Musical composition is the one art in which, until lately, women have not shone. The reason is not mysterious. Writing notes, with its attendant chores of copying, orchestration, and the cajoling of the mostly male entrepreneurs who might bring these notes to life, simply takes more time away from child-rearing than, say, writing poems. Today there are perhaps as many women as men composers. But in today's world -- even in the elite intellectual world of this very Academy -- few give a damn. It's safe to say that indifference to female composers is no more evident than to males.What on earth is he talking about?
Is it a claim that musical life is so dreary that all composers are treated like lowly women these days? Maybe he's trying to be funny. Or clever. Does he really believe that women who write music haven't been taken seriously by the musical powers that be (and that were) because the time they spend rearing their children cut into the time it takes for the grueling mechanical process of writing music? What kind of an incompetent gender does he think we are?
Me, I'll take anything by Ruth Crawford Seeger (who reared Pete, Peggy, and Mike Seeger) over anything by Ned Rorem any day.
Tags:
5 comments:
I've never believed it the least bit un-feminist to grant the fact that parenting is often more time consuming and encompassing for mothers than fathers. Rorem is probably correct that this, combined with historical oppression, is responsible for the shortage of women composers in the past. He is equally correct in saying that female composers are just as common and capable today as male composers; but that is unremarkable since the world at large cares little enough about living composer and nothing of their gender.
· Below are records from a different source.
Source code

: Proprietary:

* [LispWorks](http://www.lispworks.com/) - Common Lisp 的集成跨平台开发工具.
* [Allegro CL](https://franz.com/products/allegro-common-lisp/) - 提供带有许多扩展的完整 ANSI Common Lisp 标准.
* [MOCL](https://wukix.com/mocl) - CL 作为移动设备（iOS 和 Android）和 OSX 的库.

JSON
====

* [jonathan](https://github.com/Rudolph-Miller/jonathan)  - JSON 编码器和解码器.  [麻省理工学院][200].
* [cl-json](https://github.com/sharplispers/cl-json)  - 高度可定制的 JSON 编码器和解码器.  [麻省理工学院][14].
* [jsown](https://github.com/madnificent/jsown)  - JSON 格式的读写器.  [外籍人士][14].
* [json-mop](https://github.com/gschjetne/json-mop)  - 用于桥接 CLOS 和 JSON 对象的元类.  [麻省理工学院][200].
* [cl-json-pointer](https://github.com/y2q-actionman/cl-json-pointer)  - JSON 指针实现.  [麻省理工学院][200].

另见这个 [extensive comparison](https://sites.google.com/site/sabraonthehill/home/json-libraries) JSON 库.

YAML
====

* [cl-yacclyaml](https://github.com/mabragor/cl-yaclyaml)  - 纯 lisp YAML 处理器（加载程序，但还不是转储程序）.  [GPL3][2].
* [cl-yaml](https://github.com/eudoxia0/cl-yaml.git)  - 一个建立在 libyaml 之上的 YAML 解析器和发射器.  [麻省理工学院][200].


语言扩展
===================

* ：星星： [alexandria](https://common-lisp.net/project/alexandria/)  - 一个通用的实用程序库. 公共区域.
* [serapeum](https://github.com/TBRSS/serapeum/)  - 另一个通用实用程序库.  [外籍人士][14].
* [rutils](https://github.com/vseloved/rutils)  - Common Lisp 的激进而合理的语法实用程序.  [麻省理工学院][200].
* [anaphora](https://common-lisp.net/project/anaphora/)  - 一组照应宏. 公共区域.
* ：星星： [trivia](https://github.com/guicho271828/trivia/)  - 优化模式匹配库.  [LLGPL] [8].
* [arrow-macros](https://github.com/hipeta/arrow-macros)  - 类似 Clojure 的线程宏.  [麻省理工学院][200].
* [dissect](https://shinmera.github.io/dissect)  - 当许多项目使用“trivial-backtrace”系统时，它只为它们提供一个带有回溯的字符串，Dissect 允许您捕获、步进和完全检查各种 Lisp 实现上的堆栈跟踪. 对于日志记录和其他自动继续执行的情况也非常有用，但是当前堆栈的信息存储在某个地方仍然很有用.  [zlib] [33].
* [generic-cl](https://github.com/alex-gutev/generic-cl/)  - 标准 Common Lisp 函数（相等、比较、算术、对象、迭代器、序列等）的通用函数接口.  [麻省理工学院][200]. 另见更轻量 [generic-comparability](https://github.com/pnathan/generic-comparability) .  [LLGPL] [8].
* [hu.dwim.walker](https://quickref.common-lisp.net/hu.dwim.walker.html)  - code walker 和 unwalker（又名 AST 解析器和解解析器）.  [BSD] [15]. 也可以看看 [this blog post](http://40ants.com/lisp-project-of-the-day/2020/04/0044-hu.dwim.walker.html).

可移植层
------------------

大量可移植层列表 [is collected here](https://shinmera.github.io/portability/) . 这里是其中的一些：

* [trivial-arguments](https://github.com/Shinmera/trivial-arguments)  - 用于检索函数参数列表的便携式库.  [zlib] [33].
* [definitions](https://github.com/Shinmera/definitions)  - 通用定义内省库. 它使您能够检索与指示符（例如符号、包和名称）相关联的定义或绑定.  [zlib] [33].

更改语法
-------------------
Perhaps (because I am a male?) I fail to see your issue...
One of the things that irked me about this statement is that Rorem assumes that all the women who would have been composers in times earlier than the present were mothers, thus reinforcing the age-old misconception that the only way that women can really be creative is through their biological function as the gender that reproduces and rears the species. This is, of course, not true.
Maybe it's because he never spent much time with women who were mothers (besides his own). At any rate Rorem fails to understand that motherhood, even devoted full-time motherhood, is not at all at odds with serious dedication to writing music. Believe it or not, it was not until I became a mother that I had the real drive to compose. It was not until I became a mother that I understood the value of my personal voice as a musician and as a critic.
I have worked constantly for the past 20 years of my motherhood, first on arrangements, then on my own compositions. I do all the time-consuming labor connected with composing, and I try my best to carry on the kinds of transactions that composers must carry on in order to have their works performed. I am proud to have had pieces performed often by excellent musicians of both genders.
I have learned a great deal about the essentials of music from my children, particularly the importance of emotion, of honesty, of lyricism, and the relation between music and movement. I imagine that what I have learned from my children is not that far removed from what other composers who are (or have been) mothers have learned from their children.
Women who are not mothers, like men who are not fathers, have to get their inspiration from sources other than from their own children.
I have finished Rorem's book, and there are parts of it, particularly his formal writing, that I find extremely moving and very true. I certainly would forgive him his blind spot if he ever wanted to be my friend. I would remind him that the main reasons that women haven't been acknowledged as composers are the same reasons that women weren't acknowledged as worthy contributors to every field of knowledge, art, and study. It all has to do with men wanting to maintain their power.
Women of today (like me) who don't have problems saying what we mean both verbally and artistically are, little by little, making changes regarding the balance of power in our own small worlds within the larger world. Of course there are women who are just as obsessed with power as men have traditionally been; and there are women who, like their male counterparts, make uninformed choices on the basis of gender. I try not to take any of them too seriously and try to go about my work.
Surely, then, this could just as easily be a problem with your interpretation of the text? Your taking a generalisation and poking holes in it: 'Not all women become mothers is a true statement', but so is 'most women become mothers'... When one generalises there are always exceptions and one has to ignore them to be able to generalise. When I read his statement I filled in the gaps. I could be wrong and he could have meant exactly your interpretation. Why don't I subscribe to it? Because the first page and a half of his epitaph are about why it mattered that Talma was female, why it shouldn't and why today it would be of little consequence. It's because of his implied intentions that I find your reaction hard to swallow. Suffice to say, I am probably as irked by your comment as you are by Rorem's (but you have better justification).
I may be missing a nuance here, but it seems to me that Rorem reveals a large blind spot in thinking that the burdens of child-rearing account for the scarcity of women composers in the past. The many ways in which patriarchal culture has minimized or ignored women's accomplishments make for a much better explanation. Mothers with the education and means to write music would have given over child-rearing responsibilties to nurses and nannies anyway, no?
Rorem's comment reminds me of hearing an old Jesuit priest patiently explain that women could never be college administrators because they'd be unable to administrate for several days each month. That too is a comment that seems to reveal a tremendous distance from the realities of women's lives.
There's a book How to Suppress Women's Writing, by Joanna Russ, that is germane to this discussion.